AUGUSTA (AP) – Critics of a proposed Down East racetrack casino are accusing the Passamaquoddy Tribe of withholding information about investors.

But the tribe says there’s a simple reason why it’s not sharing the information. Tribal leaders say they haven’t lined up any outside investors to help build and operate the proposed racino, which is on the statewide ballot next month.

The issue was raised after Yes on Question 1, a political action committee created by racino supporters, began running a radio ad that mentioned that the racino would be “majority-owned” by the Passamaquoddy Tribe.

Casinos No!, which opposes the racino, believes the tribe previously suggested that the tribe would be sole owner, but Passamaquoddies dispute that.

“I don’t think we’ve ever claimed we’d be the sole owner,” said Gov. Richard Doyle of the Passamaquoddy Tribe’s reservation at Pleasant Point.

If the tribe brings in other investors, the tribe will retain majority ownership of the racino, as noted in the radio ad, Doyle said.

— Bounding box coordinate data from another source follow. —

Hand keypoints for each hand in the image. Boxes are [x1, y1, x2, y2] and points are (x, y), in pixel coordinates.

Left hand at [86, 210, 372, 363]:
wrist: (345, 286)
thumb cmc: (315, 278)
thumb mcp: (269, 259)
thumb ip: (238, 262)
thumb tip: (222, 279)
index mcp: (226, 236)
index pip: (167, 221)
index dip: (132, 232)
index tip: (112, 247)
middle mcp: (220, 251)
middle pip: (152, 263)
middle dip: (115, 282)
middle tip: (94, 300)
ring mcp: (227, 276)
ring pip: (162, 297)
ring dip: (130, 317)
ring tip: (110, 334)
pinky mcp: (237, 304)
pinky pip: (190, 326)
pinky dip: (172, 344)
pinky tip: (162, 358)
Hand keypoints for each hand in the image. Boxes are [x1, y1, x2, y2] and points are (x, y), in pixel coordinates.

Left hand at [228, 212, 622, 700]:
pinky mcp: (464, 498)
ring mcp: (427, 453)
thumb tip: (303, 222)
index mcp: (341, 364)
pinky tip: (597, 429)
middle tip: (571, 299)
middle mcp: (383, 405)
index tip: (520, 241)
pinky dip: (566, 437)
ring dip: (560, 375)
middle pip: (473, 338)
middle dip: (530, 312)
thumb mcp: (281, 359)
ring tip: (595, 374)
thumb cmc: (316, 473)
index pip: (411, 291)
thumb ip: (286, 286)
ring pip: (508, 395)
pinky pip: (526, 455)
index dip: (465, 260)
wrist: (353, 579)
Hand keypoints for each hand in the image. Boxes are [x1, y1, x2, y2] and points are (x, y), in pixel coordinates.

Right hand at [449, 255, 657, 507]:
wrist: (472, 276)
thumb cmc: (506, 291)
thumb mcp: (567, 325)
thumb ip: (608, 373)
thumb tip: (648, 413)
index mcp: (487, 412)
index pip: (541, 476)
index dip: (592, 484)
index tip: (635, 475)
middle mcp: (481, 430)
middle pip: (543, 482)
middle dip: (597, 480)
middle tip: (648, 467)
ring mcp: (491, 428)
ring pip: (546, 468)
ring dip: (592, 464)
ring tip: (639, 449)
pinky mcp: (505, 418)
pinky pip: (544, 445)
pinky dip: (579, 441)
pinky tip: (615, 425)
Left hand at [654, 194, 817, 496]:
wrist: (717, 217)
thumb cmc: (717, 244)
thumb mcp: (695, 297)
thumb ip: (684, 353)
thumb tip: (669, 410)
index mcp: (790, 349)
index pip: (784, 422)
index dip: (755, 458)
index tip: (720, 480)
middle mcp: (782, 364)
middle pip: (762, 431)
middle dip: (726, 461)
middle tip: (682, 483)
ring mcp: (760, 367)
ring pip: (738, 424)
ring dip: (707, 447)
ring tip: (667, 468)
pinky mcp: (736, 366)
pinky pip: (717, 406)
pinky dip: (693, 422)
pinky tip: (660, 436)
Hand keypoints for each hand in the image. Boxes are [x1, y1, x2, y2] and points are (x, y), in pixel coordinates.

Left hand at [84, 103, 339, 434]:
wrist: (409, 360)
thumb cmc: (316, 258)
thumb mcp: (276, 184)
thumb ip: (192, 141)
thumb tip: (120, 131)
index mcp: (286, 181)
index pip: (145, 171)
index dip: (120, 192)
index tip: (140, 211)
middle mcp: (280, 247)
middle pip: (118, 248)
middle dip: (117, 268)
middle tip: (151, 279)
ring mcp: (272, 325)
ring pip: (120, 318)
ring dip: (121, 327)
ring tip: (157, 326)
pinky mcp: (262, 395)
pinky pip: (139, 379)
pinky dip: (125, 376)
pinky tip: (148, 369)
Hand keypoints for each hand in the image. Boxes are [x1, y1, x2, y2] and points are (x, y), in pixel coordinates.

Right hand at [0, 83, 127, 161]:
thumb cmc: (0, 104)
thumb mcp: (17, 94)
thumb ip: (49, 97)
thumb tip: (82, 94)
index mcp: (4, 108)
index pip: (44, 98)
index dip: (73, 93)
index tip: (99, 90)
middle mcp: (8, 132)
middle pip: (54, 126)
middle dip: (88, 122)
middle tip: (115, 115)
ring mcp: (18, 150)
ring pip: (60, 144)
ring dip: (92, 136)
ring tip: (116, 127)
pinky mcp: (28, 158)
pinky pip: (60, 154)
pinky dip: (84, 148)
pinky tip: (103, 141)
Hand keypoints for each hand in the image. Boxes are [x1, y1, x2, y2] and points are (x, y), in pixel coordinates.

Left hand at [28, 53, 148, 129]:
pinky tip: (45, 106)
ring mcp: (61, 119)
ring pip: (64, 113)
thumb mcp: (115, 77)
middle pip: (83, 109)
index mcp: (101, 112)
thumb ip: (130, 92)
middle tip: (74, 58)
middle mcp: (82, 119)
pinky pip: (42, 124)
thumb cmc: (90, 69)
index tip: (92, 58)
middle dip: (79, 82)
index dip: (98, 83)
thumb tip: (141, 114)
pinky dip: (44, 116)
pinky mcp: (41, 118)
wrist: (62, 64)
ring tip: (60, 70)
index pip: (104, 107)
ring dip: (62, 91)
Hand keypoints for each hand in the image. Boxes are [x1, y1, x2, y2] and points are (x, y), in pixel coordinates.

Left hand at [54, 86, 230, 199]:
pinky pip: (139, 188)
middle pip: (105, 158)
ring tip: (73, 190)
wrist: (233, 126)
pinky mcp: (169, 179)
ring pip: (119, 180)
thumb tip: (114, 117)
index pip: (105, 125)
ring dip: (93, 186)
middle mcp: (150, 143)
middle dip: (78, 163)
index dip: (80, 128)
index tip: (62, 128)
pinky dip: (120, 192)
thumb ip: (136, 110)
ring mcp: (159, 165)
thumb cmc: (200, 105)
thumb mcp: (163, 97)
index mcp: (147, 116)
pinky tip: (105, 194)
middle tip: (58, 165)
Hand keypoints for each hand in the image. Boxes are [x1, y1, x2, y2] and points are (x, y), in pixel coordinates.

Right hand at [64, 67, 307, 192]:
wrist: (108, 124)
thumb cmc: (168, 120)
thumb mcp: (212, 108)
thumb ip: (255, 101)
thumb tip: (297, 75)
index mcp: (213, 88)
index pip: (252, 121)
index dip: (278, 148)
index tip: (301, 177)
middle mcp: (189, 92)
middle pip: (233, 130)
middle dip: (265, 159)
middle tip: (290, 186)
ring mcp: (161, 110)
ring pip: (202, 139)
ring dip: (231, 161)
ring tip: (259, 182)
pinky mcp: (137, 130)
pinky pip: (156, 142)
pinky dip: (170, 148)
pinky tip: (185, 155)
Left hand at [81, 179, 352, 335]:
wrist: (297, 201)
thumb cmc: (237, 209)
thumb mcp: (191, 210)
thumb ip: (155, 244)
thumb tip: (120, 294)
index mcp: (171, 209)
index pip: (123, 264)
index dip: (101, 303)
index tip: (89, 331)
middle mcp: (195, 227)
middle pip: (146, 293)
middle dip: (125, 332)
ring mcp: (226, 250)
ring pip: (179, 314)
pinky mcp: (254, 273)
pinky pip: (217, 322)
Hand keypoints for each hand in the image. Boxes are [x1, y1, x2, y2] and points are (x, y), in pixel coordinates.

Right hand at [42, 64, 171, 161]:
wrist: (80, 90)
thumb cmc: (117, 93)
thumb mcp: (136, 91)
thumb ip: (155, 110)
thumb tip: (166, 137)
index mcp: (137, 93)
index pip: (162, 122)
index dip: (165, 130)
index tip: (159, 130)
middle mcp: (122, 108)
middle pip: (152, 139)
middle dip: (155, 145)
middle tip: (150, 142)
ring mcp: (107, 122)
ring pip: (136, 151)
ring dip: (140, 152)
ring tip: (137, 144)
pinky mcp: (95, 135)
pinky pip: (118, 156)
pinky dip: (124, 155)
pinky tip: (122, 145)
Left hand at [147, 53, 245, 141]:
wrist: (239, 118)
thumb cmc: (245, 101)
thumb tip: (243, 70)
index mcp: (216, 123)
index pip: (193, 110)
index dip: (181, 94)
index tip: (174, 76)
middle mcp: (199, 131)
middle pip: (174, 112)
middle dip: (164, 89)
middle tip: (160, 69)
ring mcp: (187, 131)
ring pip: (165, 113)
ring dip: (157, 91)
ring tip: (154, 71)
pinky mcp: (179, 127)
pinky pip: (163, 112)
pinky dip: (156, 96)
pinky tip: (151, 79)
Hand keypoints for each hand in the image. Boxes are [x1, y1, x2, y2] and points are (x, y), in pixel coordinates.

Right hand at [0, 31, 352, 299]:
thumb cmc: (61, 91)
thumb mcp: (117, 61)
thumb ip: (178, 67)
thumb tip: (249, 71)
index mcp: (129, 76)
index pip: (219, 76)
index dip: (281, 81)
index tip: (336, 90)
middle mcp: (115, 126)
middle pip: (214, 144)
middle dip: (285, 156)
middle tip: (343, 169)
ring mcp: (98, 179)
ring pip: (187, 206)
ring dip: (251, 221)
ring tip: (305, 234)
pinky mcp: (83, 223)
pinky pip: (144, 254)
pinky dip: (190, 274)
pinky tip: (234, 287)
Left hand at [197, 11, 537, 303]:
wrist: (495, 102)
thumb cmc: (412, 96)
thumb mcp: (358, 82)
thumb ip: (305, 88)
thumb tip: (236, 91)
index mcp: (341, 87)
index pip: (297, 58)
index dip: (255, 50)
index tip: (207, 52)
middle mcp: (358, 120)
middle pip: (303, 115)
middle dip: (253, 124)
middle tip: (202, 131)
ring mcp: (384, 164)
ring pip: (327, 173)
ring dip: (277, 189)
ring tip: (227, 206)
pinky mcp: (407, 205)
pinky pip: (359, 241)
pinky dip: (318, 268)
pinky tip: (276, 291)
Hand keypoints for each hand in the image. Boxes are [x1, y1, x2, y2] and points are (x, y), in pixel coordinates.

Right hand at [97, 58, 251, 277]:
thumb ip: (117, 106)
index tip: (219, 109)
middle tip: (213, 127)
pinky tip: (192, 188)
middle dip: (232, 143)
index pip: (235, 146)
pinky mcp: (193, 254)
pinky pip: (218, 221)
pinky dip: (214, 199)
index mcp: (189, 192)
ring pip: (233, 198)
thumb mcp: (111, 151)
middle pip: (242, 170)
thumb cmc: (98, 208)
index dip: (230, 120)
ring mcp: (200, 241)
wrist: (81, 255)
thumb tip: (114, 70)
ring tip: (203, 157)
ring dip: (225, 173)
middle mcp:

Even if the Passamaquoddies are majority owners, voters should know who the minority investors are before they vote, said Dennis Bailey of Casinos No!

Doyle said referendum organizers are “just focused on the campaign” to win voter approval as the election draws near. The investors would come in later, he said. “We do expect that there may be investors, but that has not been determined yet,” he said.

Donald Soctomah, the Passamaquoddy Tribe’s representative in the Legislature, said the tribe will be calling the shots, not minority investors. “Casinos No! is trying to fog up the issue. They’re trying to confuse the voters,” he said.